What you are asked to do —
Reproduce the lines from the one containing "We have taken" through the last line of the records, both ends included, and leave the pictures out.

☆ ☆ ☆

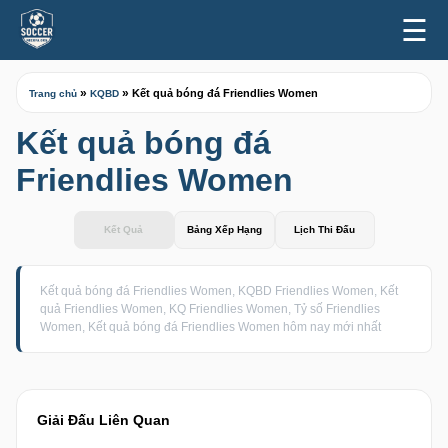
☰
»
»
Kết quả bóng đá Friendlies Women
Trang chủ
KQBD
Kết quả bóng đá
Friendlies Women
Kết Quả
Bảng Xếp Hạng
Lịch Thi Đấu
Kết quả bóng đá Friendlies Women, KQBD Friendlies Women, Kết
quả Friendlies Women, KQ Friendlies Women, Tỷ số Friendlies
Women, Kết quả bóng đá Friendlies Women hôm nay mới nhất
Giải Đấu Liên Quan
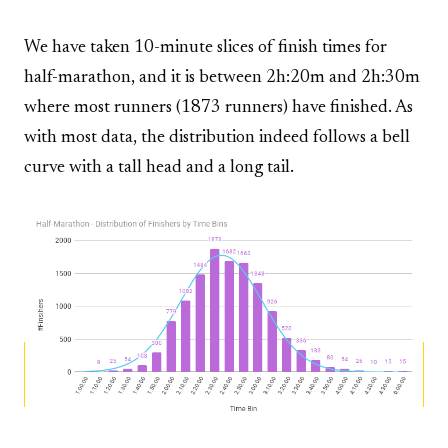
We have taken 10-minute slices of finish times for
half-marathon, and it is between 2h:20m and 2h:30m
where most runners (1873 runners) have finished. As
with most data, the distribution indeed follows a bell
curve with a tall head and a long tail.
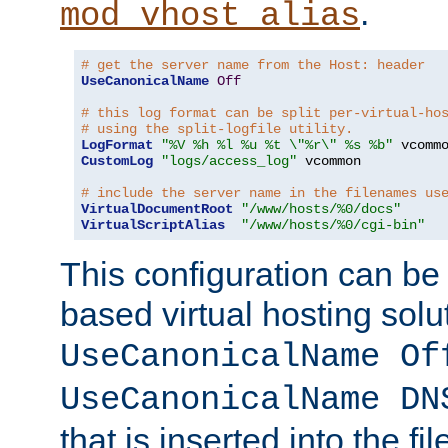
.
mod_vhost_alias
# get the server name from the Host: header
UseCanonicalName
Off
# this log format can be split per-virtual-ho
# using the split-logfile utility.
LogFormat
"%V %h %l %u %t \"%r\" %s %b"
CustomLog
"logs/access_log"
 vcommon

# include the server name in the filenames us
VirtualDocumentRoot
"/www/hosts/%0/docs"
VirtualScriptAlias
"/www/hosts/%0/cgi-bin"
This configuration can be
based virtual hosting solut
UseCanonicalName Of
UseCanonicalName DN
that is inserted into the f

☆ ☆ ☆

Result of this exercise —
We have taken 10-minute slices of finish times for
half-marathon, and it is between 2h:20m and 2h:30m
where most runners (1873 runners) have finished. As
with most data, the distribution indeed follows a bell
curve with a tall head and a long tail.
.
mod_vhost_alias
# get the server name from the Host: header
UseCanonicalName
Off
# this log format can be split per-virtual-ho
# using the split-logfile utility.
LogFormat
"%V %h %l %u %t \"%r\" %s %b"
CustomLog
"logs/access_log"
 vcommon

# include the server name in the filenames us
VirtualDocumentRoot
"/www/hosts/%0/docs"
VirtualScriptAlias
"/www/hosts/%0/cgi-bin"
This configuration can be
based virtual hosting solut
UseCanonicalName Of
UseCanonicalName DN
that is inserted into the f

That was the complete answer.